● What the task requires: Your answer should hold each line of the material that contains the word "approximately".

● Information shown:
"""

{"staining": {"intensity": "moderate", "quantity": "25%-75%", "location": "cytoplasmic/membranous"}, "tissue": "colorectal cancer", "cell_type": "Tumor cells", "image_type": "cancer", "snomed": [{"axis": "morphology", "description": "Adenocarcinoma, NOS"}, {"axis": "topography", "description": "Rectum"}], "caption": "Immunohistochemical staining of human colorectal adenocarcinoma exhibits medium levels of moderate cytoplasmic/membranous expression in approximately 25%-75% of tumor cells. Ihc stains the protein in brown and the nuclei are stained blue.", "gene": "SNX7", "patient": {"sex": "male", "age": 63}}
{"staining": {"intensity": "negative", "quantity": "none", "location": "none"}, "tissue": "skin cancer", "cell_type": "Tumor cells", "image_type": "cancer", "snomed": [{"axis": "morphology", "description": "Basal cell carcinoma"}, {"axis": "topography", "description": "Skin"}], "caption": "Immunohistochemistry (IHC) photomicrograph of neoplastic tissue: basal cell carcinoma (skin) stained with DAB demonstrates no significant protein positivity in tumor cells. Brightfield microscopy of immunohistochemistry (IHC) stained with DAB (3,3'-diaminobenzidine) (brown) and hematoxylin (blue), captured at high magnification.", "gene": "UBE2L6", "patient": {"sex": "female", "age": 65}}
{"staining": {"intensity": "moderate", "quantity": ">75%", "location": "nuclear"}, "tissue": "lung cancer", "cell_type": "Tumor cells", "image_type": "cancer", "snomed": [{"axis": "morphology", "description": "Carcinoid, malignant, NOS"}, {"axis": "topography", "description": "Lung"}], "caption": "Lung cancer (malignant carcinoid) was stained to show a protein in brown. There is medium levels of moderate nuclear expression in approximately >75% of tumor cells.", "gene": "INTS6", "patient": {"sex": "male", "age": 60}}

"""

● Solution to this task:
{"staining": {"intensity": "moderate", "quantity": "25%-75%", "location": "cytoplasmic/membranous"}, "tissue": "colorectal cancer", "cell_type": "Tumor cells", "image_type": "cancer", "snomed": [{"axis": "morphology", "description": "Adenocarcinoma, NOS"}, {"axis": "topography", "description": "Rectum"}], "caption": "Immunohistochemical staining of human colorectal adenocarcinoma exhibits medium levels of moderate cytoplasmic/membranous expression in approximately 25%-75% of tumor cells. Ihc stains the protein in brown and the nuclei are stained blue.", "gene": "SNX7", "patient": {"sex": "male", "age": 63}}
{"staining": {"intensity": "moderate", "quantity": ">75%", "location": "nuclear"}, "tissue": "lung cancer", "cell_type": "Tumor cells", "image_type": "cancer", "snomed": [{"axis": "morphology", "description": "Carcinoid, malignant, NOS"}, {"axis": "topography", "description": "Lung"}], "caption": "Lung cancer (malignant carcinoid) was stained to show a protein in brown. There is medium levels of moderate nuclear expression in approximately >75% of tumor cells.", "gene": "INTS6", "patient": {"sex": "male", "age": 60}}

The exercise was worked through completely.